Gene therapy replaces the mutated sickle cell gene with a normal gene. Sickle cell disease is caused by a change in the beta-globin gene. The resulting abnormal proteins cause red blood cells to adopt their sickled shape. Through gene therapy, scientists will insert a normal gene into a harmless virus that would transport that healthy gene into the cells’ DNA.
Gene editing involves clipping out the mutant part of the faulty DNA and replacing it with a piece of normal DNA. St. Jude researchers are exploring this technique to edit the genome.
“There have been two revolutions in biology in the past 10 years,” Weiss observes. “One is the ability to sequence the genome so easily, and we have taken advantage of that at St.

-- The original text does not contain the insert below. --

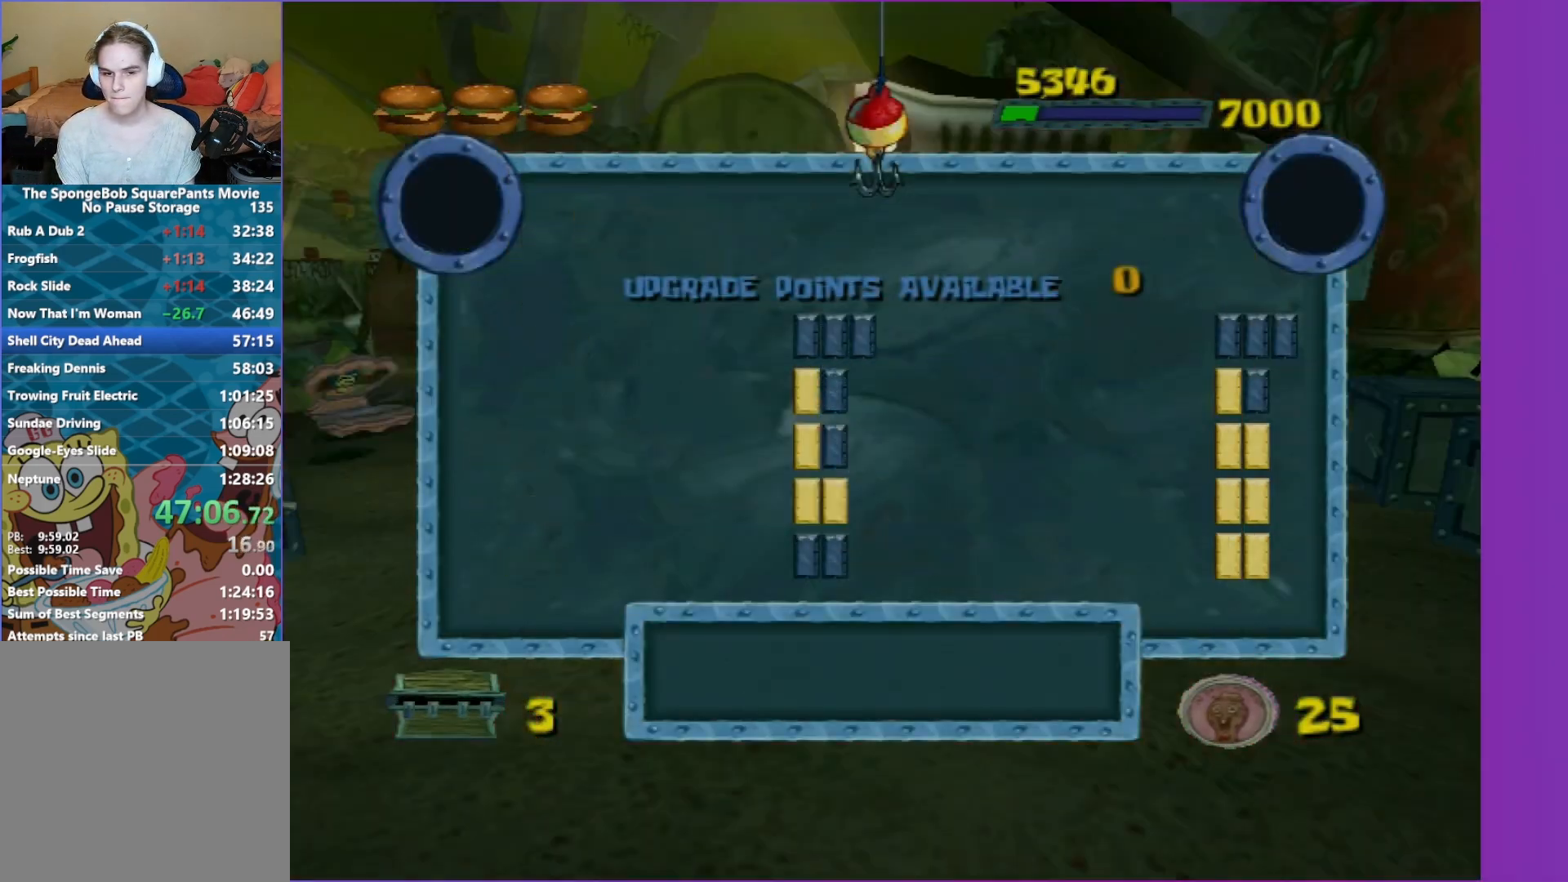
{"buttons": ["B"], "left_stick": "up", "right_stick": "center", "events": [[50, "B", "down"], [317, "left_stick", "up"]]}
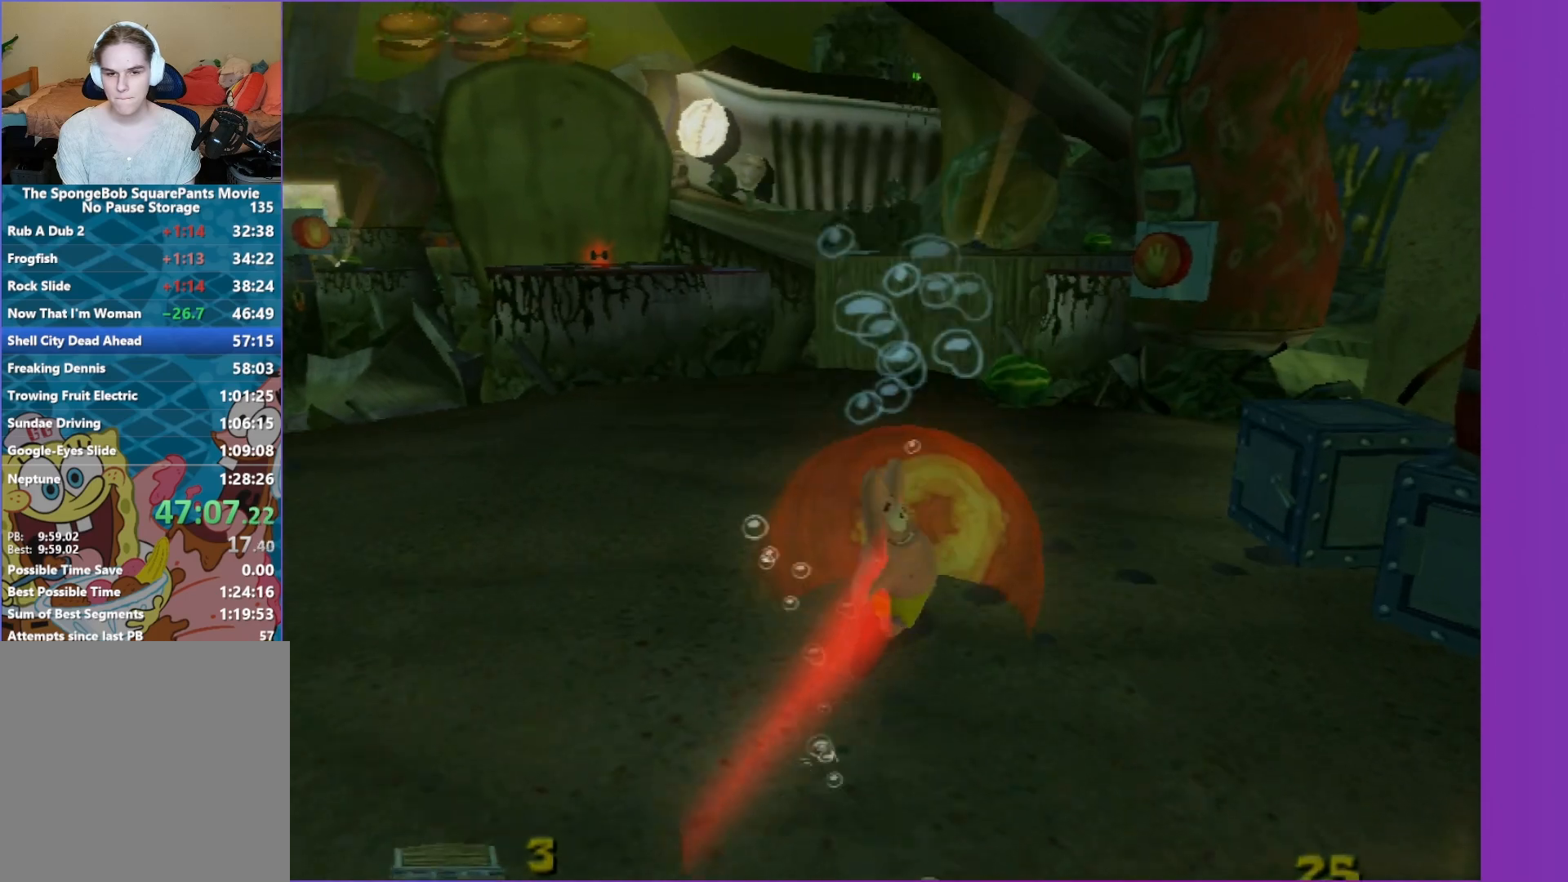
{"buttons": ["B"], "left_stick": "up", "right_stick": "center", "events": []}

Jude through our Pediatric Cancer Genome Project. The second revolution is the technique called gene editing. It holds great promise for changing a sickle cell mutation back to normal.”
A Mother's Dream
Bryce’s mom has often wondered whether she will see a cure for sickle cell disease in her lifetime.
“We know we are in the right place and at the right facility and with the right researchers, who believe there is a cure out there for these kids,” Adrienne says. “Just to know that they are focusing on cures and having these conversations gives us hope.”